For each $k=1\dots n$, calculate $k^0+k^1+\cdots+k^{m-1}$.
This problem seems straightforward, but Xiao Lan is a person who pays great attention to detail. Today, she wants to perform the calculation modulo $M$.
Input Format
The input contains three positive integers $n, m, M$, as described in the problem.
Output Format
Let $a_k$ be the answer for a given $k$. Output $a_1 \oplus a_2 \oplus \cdots \oplus a_n$, where $\oplus$ denotes the bitwise XOR operation.
Examples
Input 1
10 4 1000
Output 1
363
Note
The answers before taking the modulo are $[4, 15, 40, 85, 156, 259, 400, 585, 820, 1111]$, and the answers after taking the modulo are $[4, 15, 40, 85, 156, 259, 400, 585, 820, 111]$.
Subtasks
For $100\%$ of the data, it is guaranteed that $1\le n\le 10^7; 1\le m\le 10^{10^6}; 2\le M\le 10^{9}$.
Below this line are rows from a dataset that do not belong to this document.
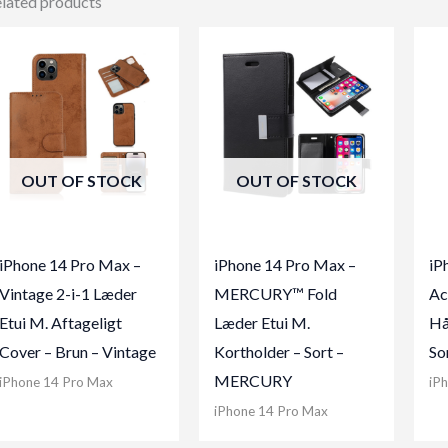
lated products
OUT OF STOCK
OUT OF STOCK
iPhone 14 Pro Max –
iPhone 14 Pro Max –
iP
Vintage 2-i-1 Læder
MERCURY™ Fold
Ac
Etui M. Aftageligt
Læder Etui M.
Hå
Cover – Brun – Vintage
Kortholder – Sort –
So
MERCURY
iPhone 14 Pro Max
iP
iPhone 14 Pro Max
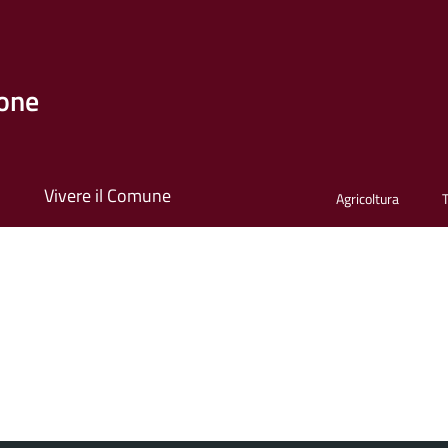
one
i
Vivere il Comune
Agricoltura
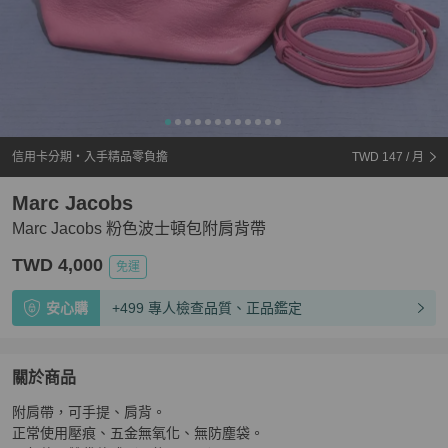
信用卡分期・入手精品零負擔
TWD 147
/ 月
Marc Jacobs
Marc Jacobs 粉色波士頓包附肩背帶
TWD 4,000
免運
安心購
+499 專人檢查品質、正品鑑定
關於商品
關於
附肩帶，可手提、肩背。

Marc Jacobs 粉色波士頓包附肩背帶
商品詳情與購買須知
正常使用壓痕、五金無氧化、無防塵袋。
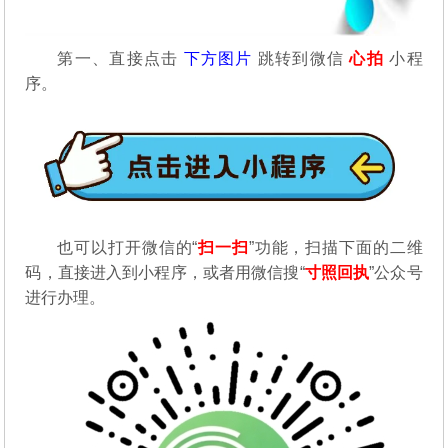
第一、直接点击
下方图片
跳转到微信
心拍
小程
序。
也可以打开微信的“
扫一扫
”功能，扫描下面的二维
码，直接进入到小程序，或者用微信搜“
寸照回执
”公众号
进行办理。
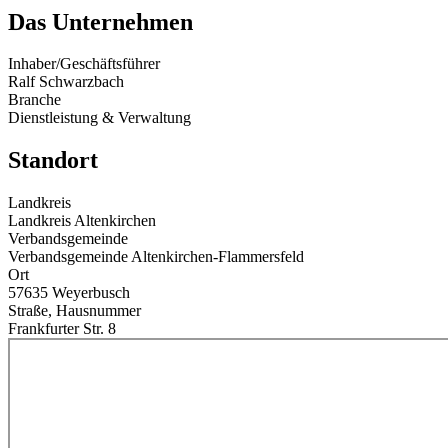
Das Unternehmen
Inhaber/Geschäftsführer
Ralf Schwarzbach
Branche
Dienstleistung & Verwaltung
Standort
Landkreis
Landkreis Altenkirchen
Verbandsgemeinde
Verbandsgemeinde Altenkirchen-Flammersfeld
Ort
57635 Weyerbusch
Straße, Hausnummer
Frankfurter Str. 8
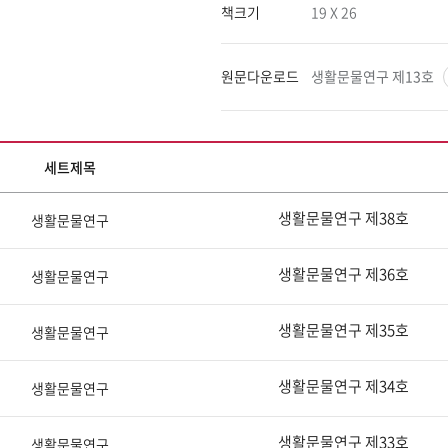
책크기
19 X 26
원문다운로드
생활문물연구 제13호
카
세트제목
테
고
생활문물연구 제38호
생활문물연구
리
별
목
생활문물연구 제36호
생활문물연구
록
생활문물연구 제35호
생활문물연구
생활문물연구 제34호
생활문물연구
생활문물연구 제33호
생활문물연구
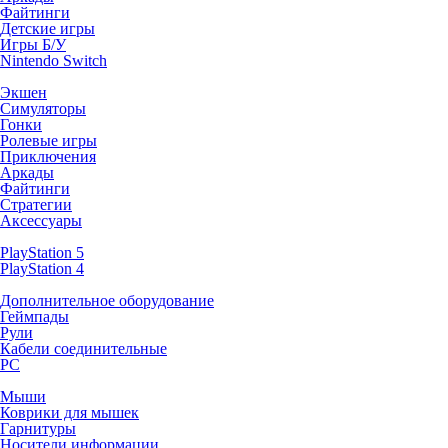
Файтинги
Детские игры
Игры Б/У
Nintendo Switch
Экшен
Симуляторы
Гонки
Ролевые игры
Приключения
Аркады
Файтинги
Стратегии
Аксессуары
PlayStation 5
PlayStation 4
Дополнительное оборудование
Геймпады
Рули
Кабели соединительные
PC
Мыши
Коврики для мышек
Гарнитуры
Носители информации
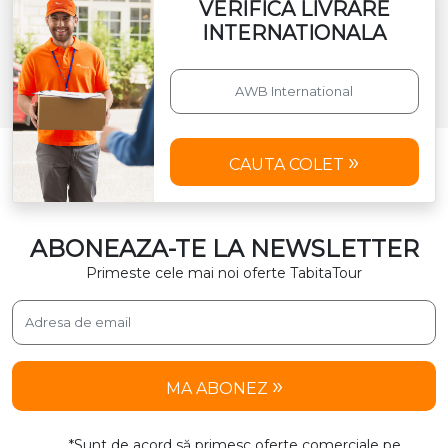
VERIFICA LIVRARE
INTERNATIONALA
CAUTA COLET
ABONEAZA-TE LA NEWSLETTER
Primeste cele mai noi oferte TabitaTour
MA ABONEZ
*Sunt de acord să primesc oferte comerciale pe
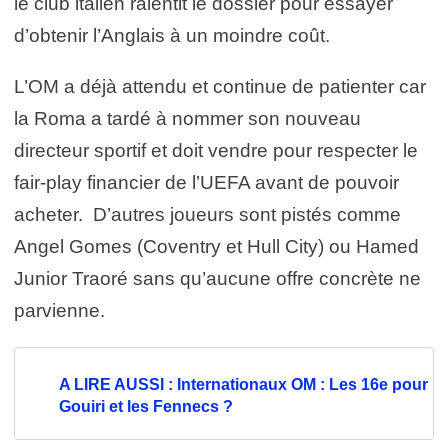
le club italien ralentit le dossier pour essayer
d’obtenir l’Anglais à un moindre coût.
L’OM a déjà attendu et continue de patienter car
la Roma a tardé à nommer son nouveau
directeur sportif et doit vendre pour respecter le
fair-play financier de l’UEFA avant de pouvoir
acheter.
D’autres joueurs sont pistés comme
Angel Gomes (Coventry et Hull City) ou Hamed
Junior Traoré sans qu’aucune offre concrète ne
parvienne.
A LIRE AUSSI : Internationaux OM : Les 16e pour
Gouiri et les Fennecs ?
| Test Case ID | $n\le$ | $m\le$ | $M$ |
|---|---|---|---|
| $1,2$ | $10^3$ | $10^3$ | |
| $3\sim 5$ | $10^5$ | $10^9$ | |
| $6\sim 8$ | $10^6$ | $10^9$ | |
| $9,10$ | $10^9$ | $=998244353$ | |
| $11,12$ | $10^9$ | Prime | |
| $13,14$ | $10^9$ | ||
| $15,16$ | $10^5$ | ||
| $17$ | $10^6$ | ||
| $18,19$ | $=998244353$ | ||
| $20,21$ | Prime | ||
| $22$ | $\mu(M)^2=1$ | ||
| $23,24$ | $=2^k$ | ||
| $25$ |
Empty cells indicate that only the $100\%$ data constraints apply. $\mu(M)$ is the Möbius function.
The standard algorithm for this problem does not require the use of __int128; please consider this carefully.